LAG, LEAD, and Value Functions

  1. LAG looks backward; LEAD looks forward. Both accept an offset (default 1) and an optional default value for when the offset exceeds the partition boundary.

  2. LAG enables period-over-period comparisons without self-joins. Month-over-month, year-over-year, and sequential gap analysis all become single-pass operations.

Recursive CTEs

  1. Recursive CTEs have two parts: the anchor member (base case) and the recursive member (self-referencing step). They are connected by UNION ALL. The engine iterates until the recursive member returns no new rows.

  2. Always include a depth limit. Add WHERE level < N in the recursive member to prevent runaway recursion from data quality issues or unexpected cycles.

  3. Cycle detection requires tracking visited nodes. Build a path string and check it with LOCATE before recursing into a node. This is a safety net for hierarchical data that might contain circular references.

  4. Recursive CTEs materialize intermediate results. Keep CTE columns narrow and hierarchies shallow for performance. For frequently queried hierarchies, consider materializing paths in the base table.

Temporal Tables

  1. Three temporal models serve three purposes:

    • System-time: automatic audit trail (when the database changed)
    • Business-time: application-managed validity periods (when facts are effective)
    • Bitemporal: both dimensions (the regulatory gold standard)
  2. System-time versioning is automatic and transparent. Once enabled, every UPDATE and DELETE preserves the previous version in the history table. No application changes are required.

  3. FOR SYSTEM_TIME AS OF is "time travel." It returns the row version that was active at a specific timestamp, transparently querying both current and history tables.

  4. Business-time WITHOUT OVERLAPS enforces data integrity. The constraint guarantees that no two rows with the same key prefix have overlapping validity periods.

  5. Bitemporal queries use two FOR clauses. FOR SYSTEM_TIME AS OF selects the database snapshot; FOR BUSINESS_TIME AS OF selects the business-effective version within that snapshot. This answers "what did we believe at time X about what was true at time Y?"

OLAP Grouping Extensions

  1. ROLLUP produces hierarchical subtotals. ROLLUP(A, B, C) generates groupings (A,B,C), (A,B), (A), and () — progressively removing columns from right to left.

  2. CUBE produces all possible subtotal combinations. CUBE(A, B) generates (A,B), (A), (B), and () — useful for cross-tabulation analysis.

  3. GROUPING SETS gives explicit control. Specify exactly which groupings you need — no more, no less. More efficient than CUBE when you only need specific combinations.

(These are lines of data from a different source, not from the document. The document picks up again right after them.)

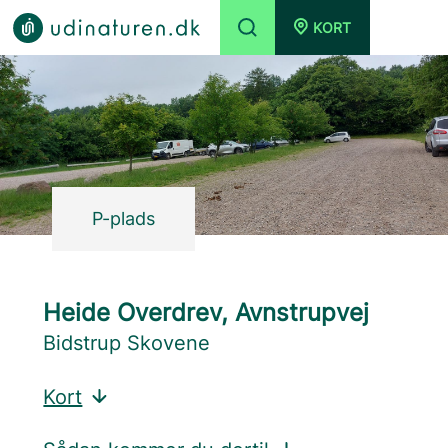
KORT
P-plads
Heide Overdrev, Avnstrupvej
Bidstrup Skovene
Kort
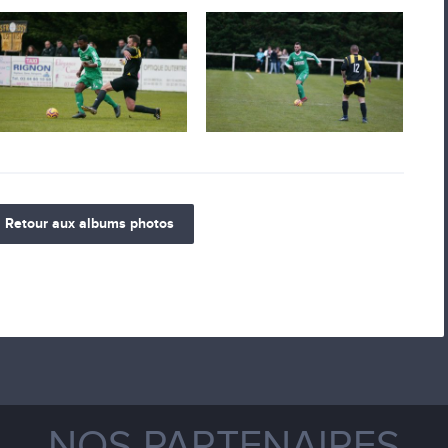
Retour aux albums photos
NOS PARTENAIRES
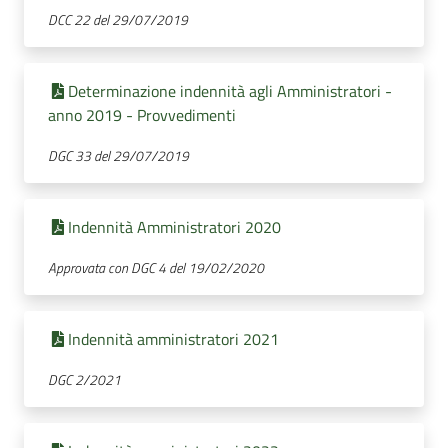
DCC 22 del 29/07/2019
Determinazione indennità agli Amministratori -
anno 2019 - Provvedimenti
DGC 33 del 29/07/2019
Indennità Amministratori 2020
Approvata con DGC 4 del 19/02/2020
Indennità amministratori 2021
DGC 2/2021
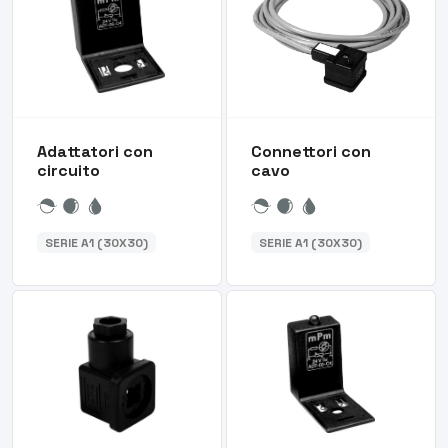
Adattatori con
Connettori con
circuito
cavo
SERIE A1 (30X30)
SERIE A1 (30X30)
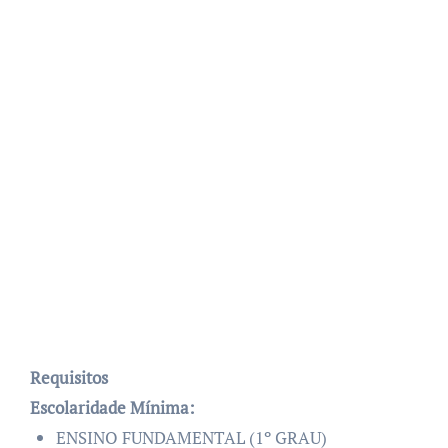
Requisitos
Escolaridade Mínima:
ENSINO FUNDAMENTAL (1º GRAU)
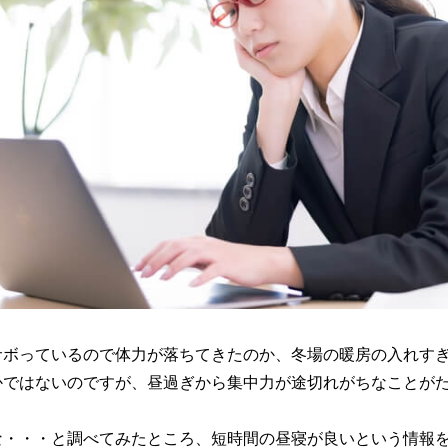
サボっているので体力が落ちてきたのか、冬場の暖房の入れす
かではないのですが、昼過ぎから集中力が途切れがちなことが
な・・・と調べてみたところ、短時間の昼寝が良いという情報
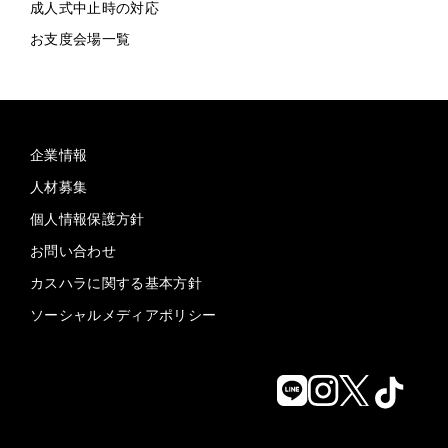
成人式中止時の対応
お支度会場一覧
企業情報
人材募集
個人情報保護方針
お問い合わせ
カスハラに関する基本方針
ソーシャルメディアポリシー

  4. Use GROUPING() to distinguish subtotal NULLs from real NULLs. The GROUPING() function returns 1 when a column's NULL represents "all values" in a subtotal row.

The Meta-Lesson

  1. These features change how you think, not just what you can write. Once you internalize window functions, you will see opportunities in old code that you previously solved with subqueries, self-joins, and application logic. That perceptual shift — from "process rows" to "reason about relationships between rows" — is the true takeaway of this chapter.